Con ese poema cerraba en 1982 Julio Llamazares Memoria de la nieve, un poema narrativo y de tono épico, articulado con el lento ritmo salmódico de sus largos y solemnes versículos en torno al tiempo, el olvido, la soledad, el desarraigo y la muerte.

Lo abría este texto:

Mi memoria es la memoria de la nieve. Mi corazón está blanco como un campo de urces.

En labios amarillos la negación florece. Pero existe un nogal donde habita el invierno.

Un lejano nogal, doblado sobre el agua, a donde acuden a morir los guerreros más viejos.

En un mismo exterior se deshacen los días y la desolación corroe los signos del suicidio: 

globos entre las ramas del silencio y un animal sin nombre que se espesa en mi rostro.

La emoción y las pérdidas, la escritura y el paisaje, la memoria colectiva y la personal se dan cita en un conjunto de treinta intensos fragmentos que, en palabras del autor, “resume muy bien no sólo la poesía sino toda mi obra. [...] La memoria es como la nieve, escribes sobre ella y mientras escribes se va derritiendo. Es como si siempre escribiera sobre la nieve, no sobre el papel.”

“La nieve está en mi corazón como la hiedra de la muerte en las habitaciones donde nacimos”, escribe Llamazares en uno de los poemas del libro. Y, desde ahí, desde el frío y la melancolía, Memoria de la nieve se levanta sobre la escarcha y la tristeza, sobre el olvido y la herrumbre, sobre el silencio y el invierno para dejar fijada esa realidad desaparecida y para recrearla con la palabra “como si todo fuera igual. Como si no hubieran pasado tantos años.”

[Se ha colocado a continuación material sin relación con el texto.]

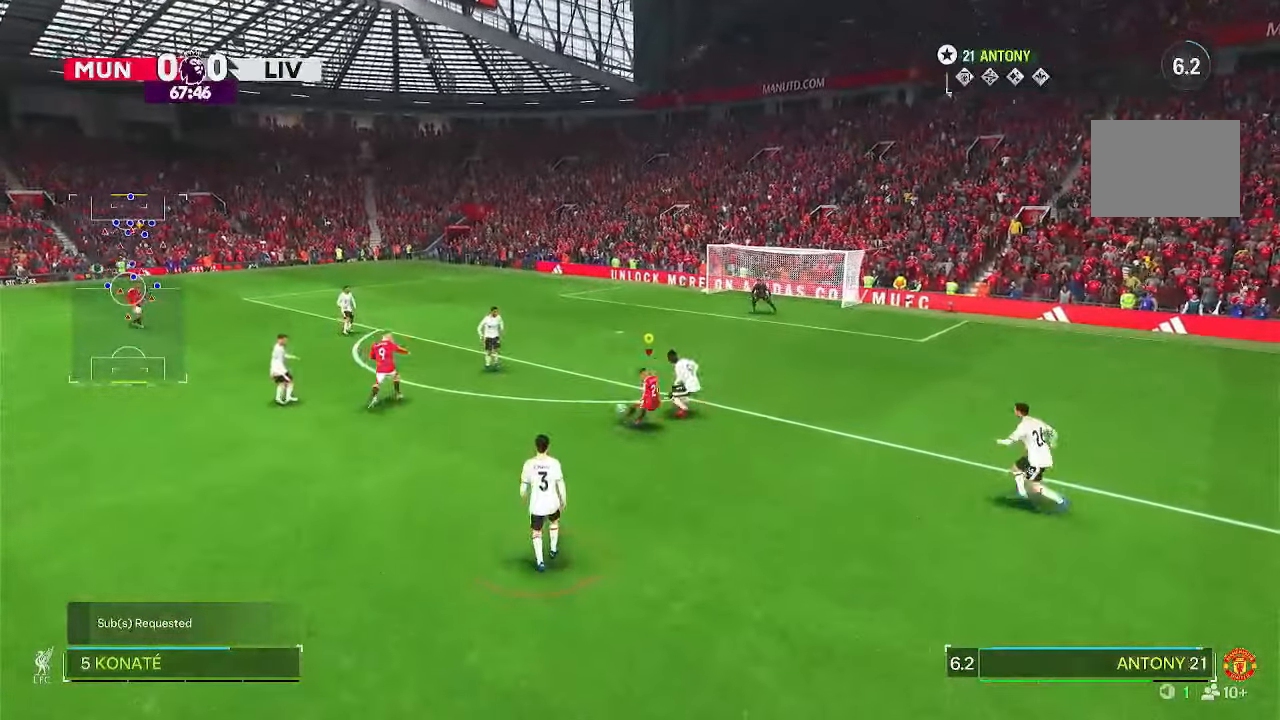
{"buttons": ["R2"], "left_stick": "up-right", "right_stick": "center", "events": [[133, "R2", "down"], [483, "left_stick", "up-right"]]}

“La obra de Llamazares -escribe Raúl Molina Gil- trabaja por la recuperación de las raíces culturales del universo rural, mítico y atemporal a través de la descripción épica y romántica del paisaje, de sus costumbres, de sus leyendas y de sus pobladores. Sobre todos ellos, el hablante lírico imprimió su propia proyección sentimental y existencial para mostrar un paraíso perdido, colmado de una tristeza telúrica y de un fatalismo insuperable y desesperanzador.”